----- Records
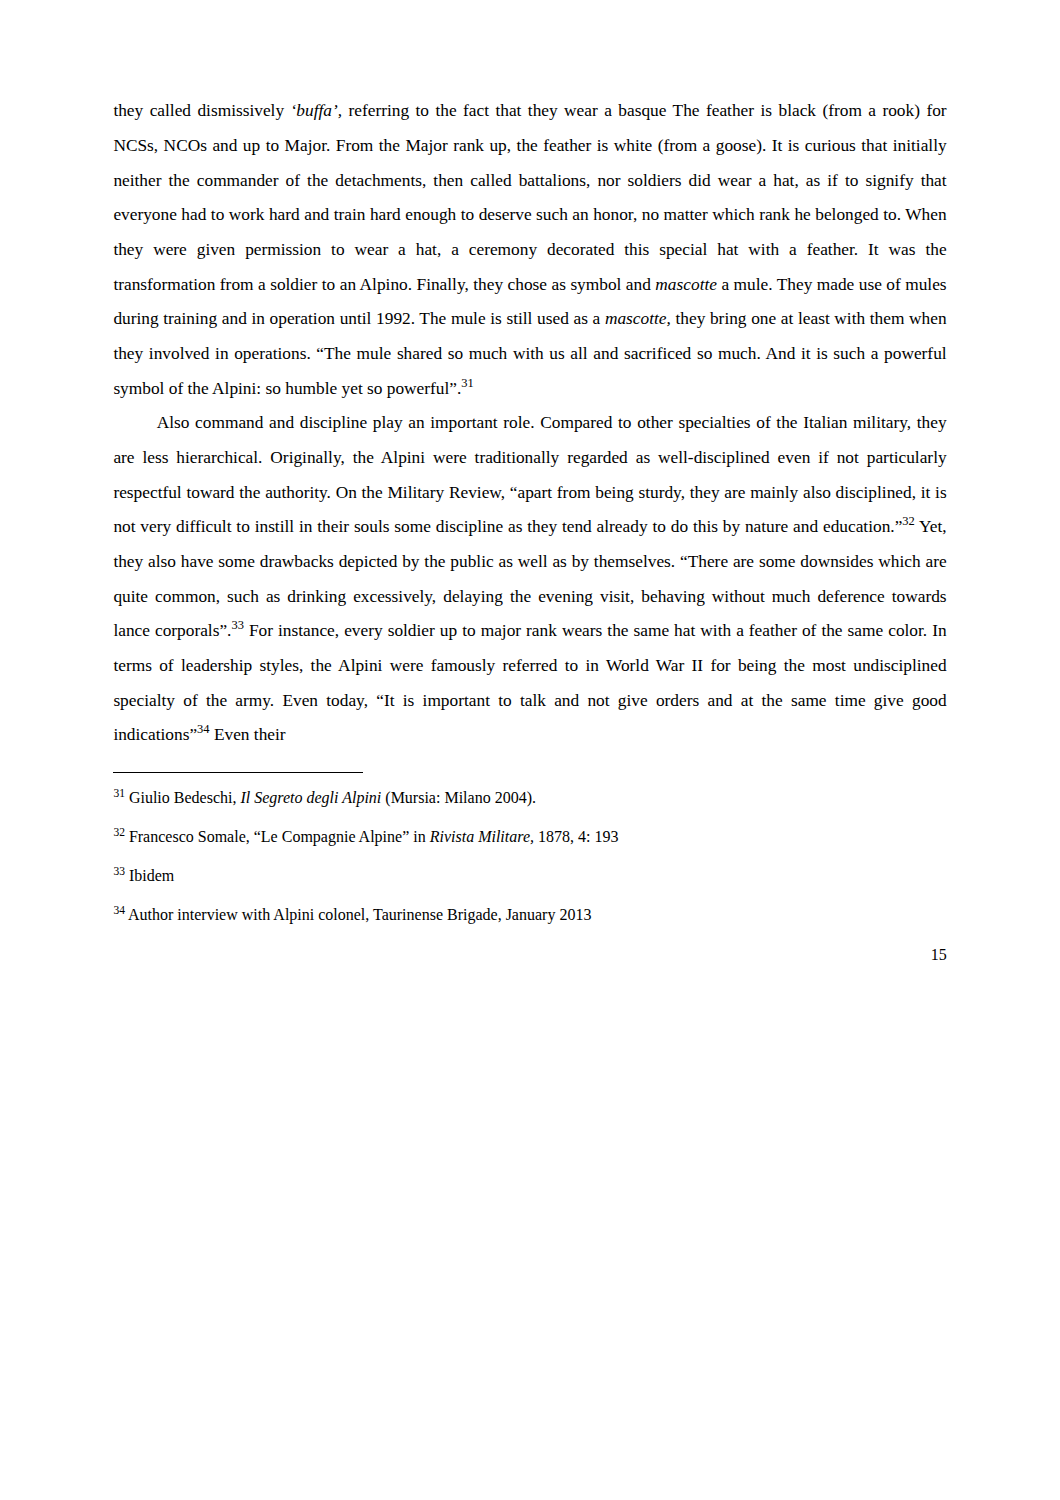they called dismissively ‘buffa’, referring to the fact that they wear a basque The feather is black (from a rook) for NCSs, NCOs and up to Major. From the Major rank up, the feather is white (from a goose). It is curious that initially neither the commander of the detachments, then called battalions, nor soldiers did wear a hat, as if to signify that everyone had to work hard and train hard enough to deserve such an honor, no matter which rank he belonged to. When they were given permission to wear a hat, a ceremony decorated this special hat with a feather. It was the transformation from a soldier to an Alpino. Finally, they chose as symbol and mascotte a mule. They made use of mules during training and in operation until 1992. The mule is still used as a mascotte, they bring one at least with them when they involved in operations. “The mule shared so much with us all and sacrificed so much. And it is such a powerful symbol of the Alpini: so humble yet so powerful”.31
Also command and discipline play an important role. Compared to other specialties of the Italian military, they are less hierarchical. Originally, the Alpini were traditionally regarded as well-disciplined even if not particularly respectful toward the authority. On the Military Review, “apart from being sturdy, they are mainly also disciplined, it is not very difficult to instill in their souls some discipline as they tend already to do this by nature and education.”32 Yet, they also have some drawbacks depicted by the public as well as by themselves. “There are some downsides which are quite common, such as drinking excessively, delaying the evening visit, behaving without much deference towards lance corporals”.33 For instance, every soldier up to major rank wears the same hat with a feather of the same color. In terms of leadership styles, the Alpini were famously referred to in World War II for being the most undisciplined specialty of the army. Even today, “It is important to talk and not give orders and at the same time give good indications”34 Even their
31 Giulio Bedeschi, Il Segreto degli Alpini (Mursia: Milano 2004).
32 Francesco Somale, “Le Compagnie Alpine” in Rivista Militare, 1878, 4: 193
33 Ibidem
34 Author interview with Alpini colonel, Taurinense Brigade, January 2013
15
----------
Work to complete – Write out exactly the lines from the one containing "Also command and" through the end of the data, both included. Add nothing else.

Written response –
Also command and discipline play an important role. Compared to other specialties of the Italian military, they are less hierarchical. Originally, the Alpini were traditionally regarded as well-disciplined even if not particularly respectful toward the authority. On the Military Review, “apart from being sturdy, they are mainly also disciplined, it is not very difficult to instill in their souls some discipline as they tend already to do this by nature and education.”32 Yet, they also have some drawbacks depicted by the public as well as by themselves. “There are some downsides which are quite common, such as drinking excessively, delaying the evening visit, behaving without much deference towards lance corporals”.33 For instance, every soldier up to major rank wears the same hat with a feather of the same color. In terms of leadership styles, the Alpini were famously referred to in World War II for being the most undisciplined specialty of the army. Even today, “It is important to talk and not give orders and at the same time give good indications”34 Even their
31 Giulio Bedeschi, Il Segreto degli Alpini (Mursia: Milano 2004).
32 Francesco Somale, “Le Compagnie Alpine” in Rivista Militare, 1878, 4: 193
33 Ibidem
34 Author interview with Alpini colonel, Taurinense Brigade, January 2013
15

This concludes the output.